In the base case $n = 1$, there are four solutions $(0, 0), (3, 1), (3, 4), (4, 0)$. The problem with Hensel's lemma in the multivariate case seems to be, if you lift your root to a higher prime power, you can no longer be sure this new root is unique. So instead I figured for every root, I'd fix each variable separately, and consider the univariate problem in the other respective variable. From this I derived the following results:
- $(0, 0)$ doesn't have higher power solutions by fixing either variable.
- $(3, 1)$ has a unique higher power solution by fixing either variable.
- $(3, 4)$ has a unique higher power solution by fixing either variable.
- $(4, 0)$ has a unique higher power solution by fixing the second variable.
However I have no clue how to further deduce the amount of solutions apart from these implicit ones.
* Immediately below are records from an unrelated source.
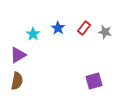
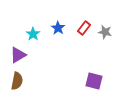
purple square: rotated 30 degrees clockwise
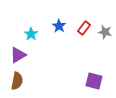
blue star: moved 1 px right, 2 px up
cyan star: moved 2 px left
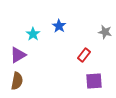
red rectangle: moved 27 px down
cyan star: moved 2 px right
purple square: rotated 18 degrees counterclockwise
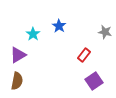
purple square: rotated 30 degrees counterclockwise
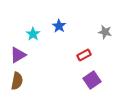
red rectangle: rotated 24 degrees clockwise
purple square: moved 2 px left, 1 px up
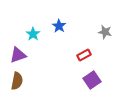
purple triangle: rotated 12 degrees clockwise
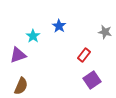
cyan star: moved 2 px down
red rectangle: rotated 24 degrees counterclockwise
brown semicircle: moved 4 px right, 5 px down; rotated 12 degrees clockwise
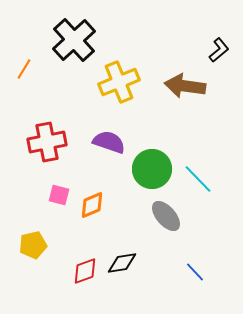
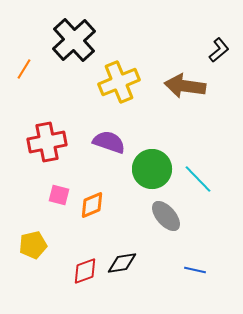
blue line: moved 2 px up; rotated 35 degrees counterclockwise
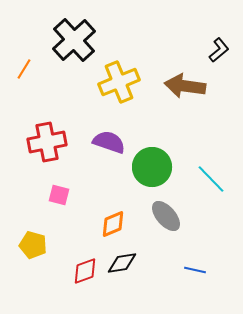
green circle: moved 2 px up
cyan line: moved 13 px right
orange diamond: moved 21 px right, 19 px down
yellow pentagon: rotated 28 degrees clockwise
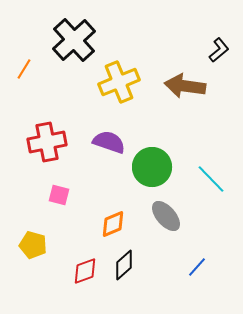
black diamond: moved 2 px right, 2 px down; rotated 32 degrees counterclockwise
blue line: moved 2 px right, 3 px up; rotated 60 degrees counterclockwise
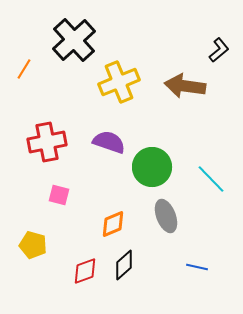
gray ellipse: rotated 20 degrees clockwise
blue line: rotated 60 degrees clockwise
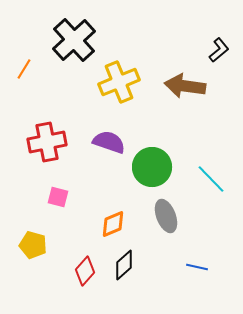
pink square: moved 1 px left, 2 px down
red diamond: rotated 28 degrees counterclockwise
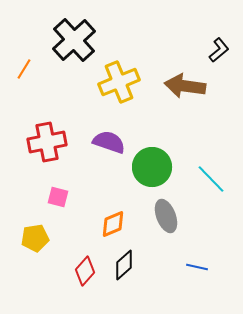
yellow pentagon: moved 2 px right, 7 px up; rotated 24 degrees counterclockwise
Just to get an idea of where I was headed I computed all solutions in the case $n = 2$. This way I did notice there are patterns in the solutions:
- $(0, 0)$ mod $5$, there are no corresponding solutions mod $25$.
- $(3, 1)$ mod $5$, the solutions are $(3 + 5k, 21 – 5k)$ mod $25$ for each $k$.
- $(3, 4)$ mod $5$, the solutions are $(3 + 5k, 4 + 5k)$ mod $25$ for each $k$.
- $(4, 0)$ mod $5$, the solutions are $(19, 5k)$ mod $25$ for each $k$.
I can sense there must be a connection between the results I got in the univariate case, and the results I have to get in the multivariate case. But I can't seem to figure out how to formally argue, based on the results of Hensel's lemma, why those patterns in the solutions of $n = 2$ turned out the way they are. Neither do I have a clue how to generalize my results towards an arbitrary power of $5$.
Best Answer
COMMENT.- In general, every solution $x_0$ of $f (x) = 0 \mod p$, except when $\color{red}{f '(x_0) \ne 0 \mod p}$, gives a solution of $f (x) = 0 \mod p ^ n$solving successively the equation modulo $p^2,p^3,\cdots p^n$.
Because of $f (x_0) = 0\mod p ^ n\Rightarrow f (x_0) = 0 \mod p$ putting $x=x_0+px_1$ we can solve $$f(x_0+px_1)=0\mod p^2$$ getting after simplifications$$f(x_0)+px_1f'(x_0)=0\mod p^2$$ which implies $$f(x_0)+px_1f'(x_0)=0\mod p$$ so we get $$x_1=\frac{-f(x_0)}{pf'(x_0)}\mod p$$ For example the given solution $(3,1)$ modulo $5$ of $y^2=x^3+x^2+5$ gives the univariable equation $$1=x^3+x^2+5$$ which is the equation $$f(x)=x^3+x^2+4=0$$ and with the exposed methode one get $x_1=\dfrac{-f(3)}{5f'(3)}=\dfrac{-(27+9+4)}{5(3\cdot3^2+2\cdot3)}=-\dfrac 33=4$.
Thus $(3,4)$ is a solution of $y^2=x^3+x^2+5$ modulo $25$.
In the proposed equation we have to go first to $3$ distinct equations because if $a$ is a square modulo $25$ we must have $f(x)=x^3+x^2+5-a=0\mod 5$ and because of $x^3+x^2\in\{1,0,2\}$ one has $$\begin{cases}f_1(x)=x^3+x^2+5=0\\f_2(x)=x^3+x^2+4=0\\f_3(x)=x^3+x^2+3=0\end{cases}$$ Some work gives then the following solutions modulo 25: $(3,\pm4),(8,\pm9),(13,\pm11),(18,\pm6),(19,0),(23,\pm1)$.